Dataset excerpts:

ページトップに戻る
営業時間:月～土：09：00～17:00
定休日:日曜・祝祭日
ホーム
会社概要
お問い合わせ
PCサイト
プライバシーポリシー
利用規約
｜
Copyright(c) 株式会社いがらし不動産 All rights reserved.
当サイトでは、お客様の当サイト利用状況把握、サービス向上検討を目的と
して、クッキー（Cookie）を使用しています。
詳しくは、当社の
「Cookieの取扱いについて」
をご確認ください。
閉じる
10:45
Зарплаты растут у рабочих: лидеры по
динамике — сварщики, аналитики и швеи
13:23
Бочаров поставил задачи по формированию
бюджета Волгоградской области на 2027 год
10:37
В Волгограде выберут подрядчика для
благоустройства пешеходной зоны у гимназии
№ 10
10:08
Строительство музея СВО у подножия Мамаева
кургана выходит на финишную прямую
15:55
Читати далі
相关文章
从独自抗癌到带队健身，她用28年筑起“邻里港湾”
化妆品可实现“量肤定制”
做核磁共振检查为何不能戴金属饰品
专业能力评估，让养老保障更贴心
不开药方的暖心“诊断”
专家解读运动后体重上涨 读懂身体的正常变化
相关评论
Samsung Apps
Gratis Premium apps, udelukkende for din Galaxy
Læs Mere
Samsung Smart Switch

◆ Your objective:
Beginning with the line above that contains "бюджета Волгоградской области на 2027 год", copy each line exactly up to and including the line that contains "做核磁共振检查为何不能戴金属饰品", and go no further.

◆ Response box:
бюджета Волгоградской области на 2027 год
10:37
В Волгограде выберут подрядчика для
благоустройства пешеходной зоны у гимназии
№ 10
10:08
Строительство музея СВО у подножия Мамаева
кургана выходит на финишную прямую
15:55
Читати далі
相关文章
从独自抗癌到带队健身，她用28年筑起“邻里港湾”
化妆品可实现“量肤定制”
做核磁共振检查为何不能戴金属饰品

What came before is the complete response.